Preaching a sermon like this reminds me of the story of the well-meaning but rather blundering man whose parish had recently gotten a new Rector. Greeting the Priest at the door after Mass, and wanting to say something nice, he blurted out “I must say we at St. Swithin’s Church didn’t know what sin really is – until you came to be our priest!”

Sin is not a word, not a concept to be used only by religious fanatics or in hell fire and damnation sermons, or even by newspaper headline writers looking for a synonym for illicit sex. Sin is simply what happens when, like the Prodigal Son, we say to God “I’m going my way, I’m going to do my own thing, and I don’t really care about yours!” It’s what happens when we take the freedom God has given us and abuse it, winding up separated from other people and from God. It’s a very human and very common failing. Even the great Apostle for whom this parish is named experienced it. You may remember his emotional outburst when he said “the things I know I shouldn’t do, I do so often, and the things I know I should do, I don’t do!” How painfully familiar that sounds!

One of the often overlooked messages of the story of the Prodigal Son is that the father did not go after his son to try to force him to return home. God never compels anyone to receive or use divine grace, but (and it’s the biggest possible “but”) as the parable makes so clear, God is there, always there, waiting, loving, and ready to forgive.

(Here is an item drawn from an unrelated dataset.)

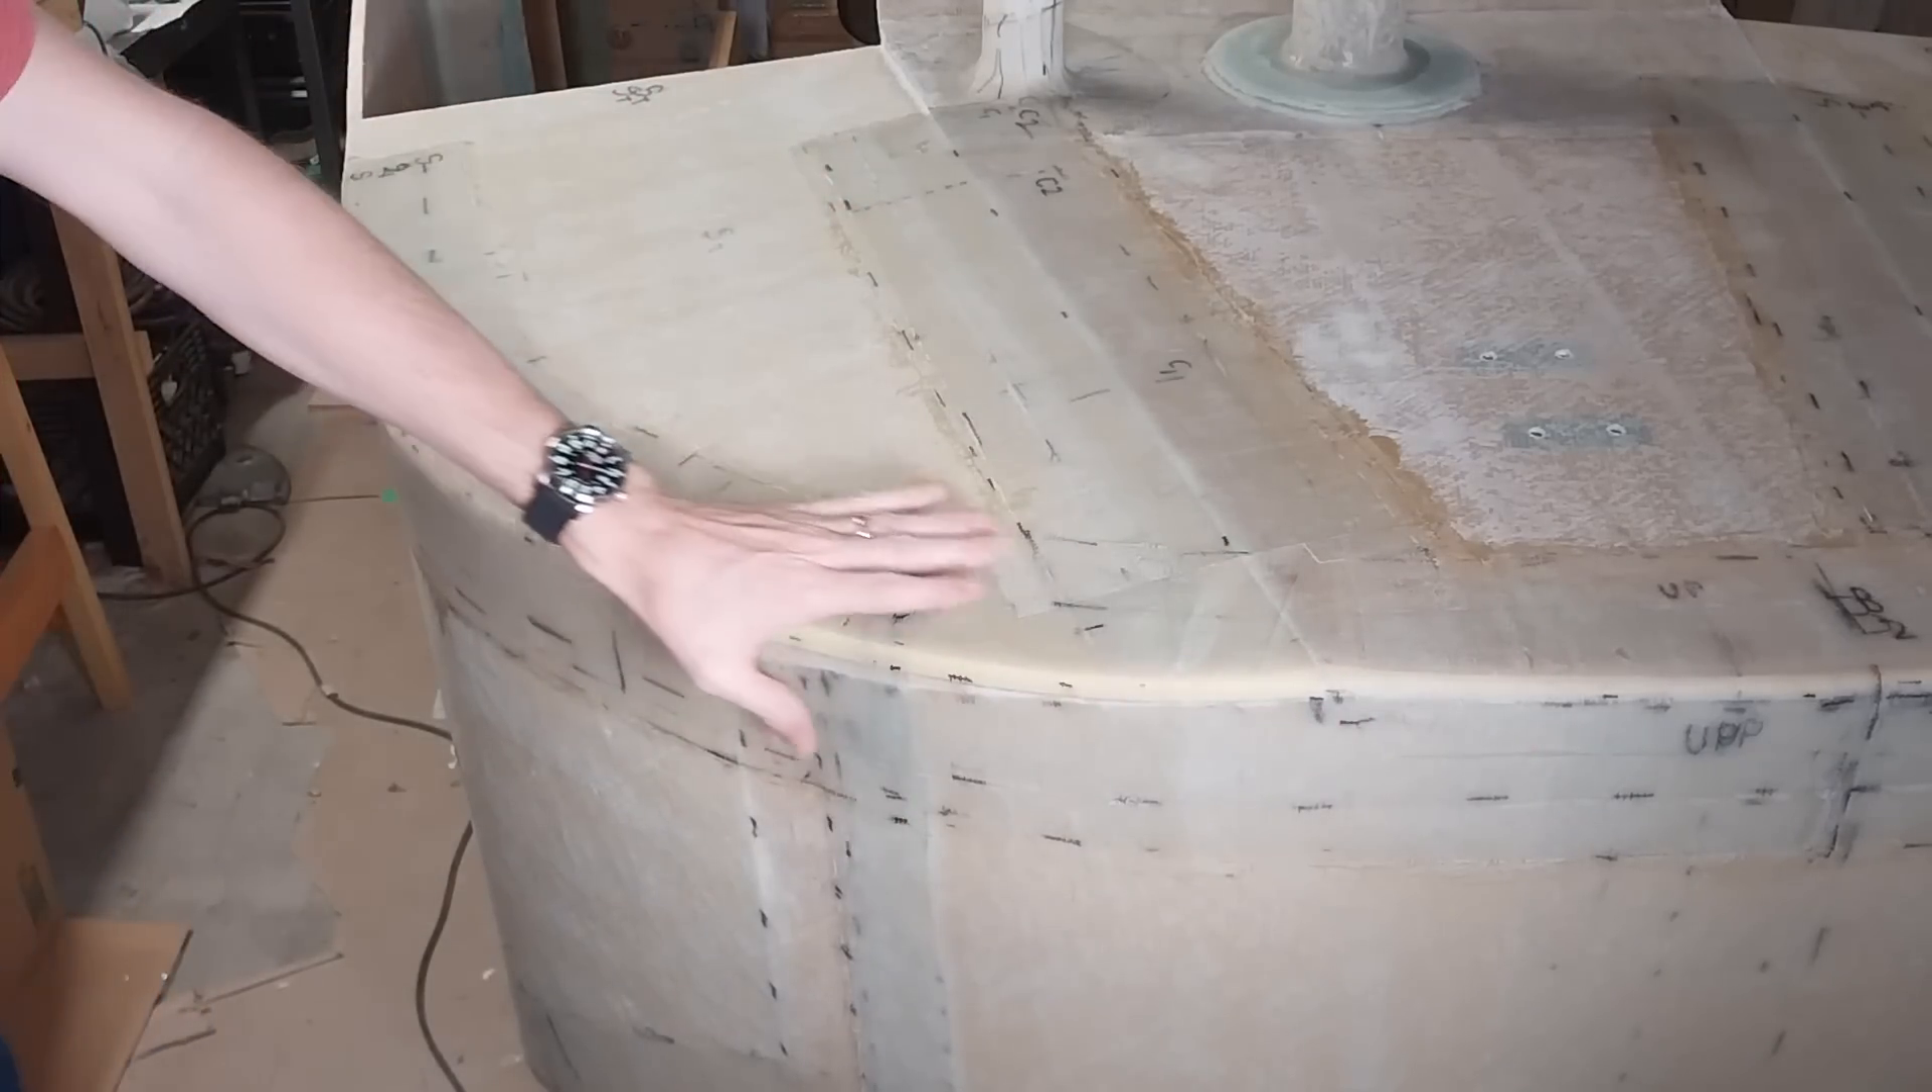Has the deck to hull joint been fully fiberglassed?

When I was a college student, I used to like to drop into my home parish, The Church of the Advent in Boston, which, in those long-ago more peaceful days, was always open so that people could come in and pray. Usually I’d go late in the afternoon when the church was generally empty and so very quiet. Near the back, there is a wooden statue of Jesus vested as a priest in Eucharistic vestments. It’s not a big statue – perhaps three feet tall, if that. Unless some of the votive candles in front of it have been lit, it’s easy to miss in the shadows. But that simple statue, with arms outstretched always seemed to me to ask the question Our Lord poses to each one of us: “How about it – do I matter to you?”

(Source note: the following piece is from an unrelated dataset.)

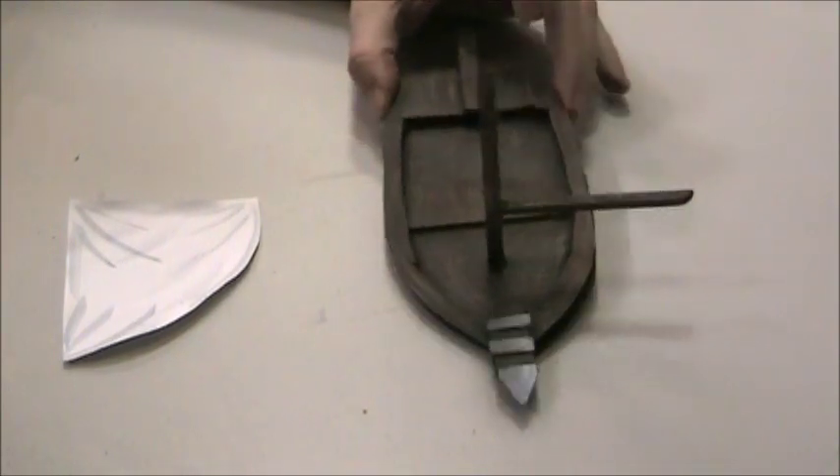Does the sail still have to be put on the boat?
Yes.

Some years ago, I had the privilege of being the Priest in Charge of St. Peter’s Church in Springfield, Massachusetts, a wonderful inner city parish which is in a somewhat depressed section of that city. There is a shrine in that church, an almost life-size figure of Jesus. Originally, the statue was an elegantly polychromed wood carving of the Lord clad in white and gold vestments, with one hand pointing to his bright red heart. The statue stood in a chapel which was attached to the nave of the church. A number of years before I came to that parish, a fire had destroyed the chapel and, while the statue had been rescued, it was badly charred. In place of the sparkling white vestments, the whole figure was black charcoal from top to bottom, but still recognizable as a figure of Jesus. It seemed to me to speak all the more powerfully of the Rabbi from Nazareth who suffered because of human sin, but whose love remained then, and remains now, even as he asks for our love and faithfulness. Kneeling at that shrine and lighting a candle, I could just hear Jesus asking the same questions I heard in Boston, namely “How about it? Do I matter to you?” Questions he poses even now, even this moment, to each one of us: “How about it? Do I matter to you?”

May this Lent continue to be a time of renewal, of growth, of re-turning to God for each one of us. May the Parable of the Prodigal Son remind us that we have been, and are, prodigal sons and daughters, that we are lost appointment books, coins, or sheep, which is to say that we are sinners. We are those things, but also, and most important of all, we do well to remember that the coin, the sheep, and even my appointment book, did not stay lost – they were found!

Think of this: the Prodigal Son not only returned home, but was loved, welcomed, and forgiven by his father, even as you and I are loved, welcomed, and forgiven by God.

Ask yourself: What does that really mean to you? Does it matter? Does Jesus matter?

+ In the Name of the Father and of the Son and of the Holy Spirit.

 

The Reverend Alfred T. K. Zadig, Sr.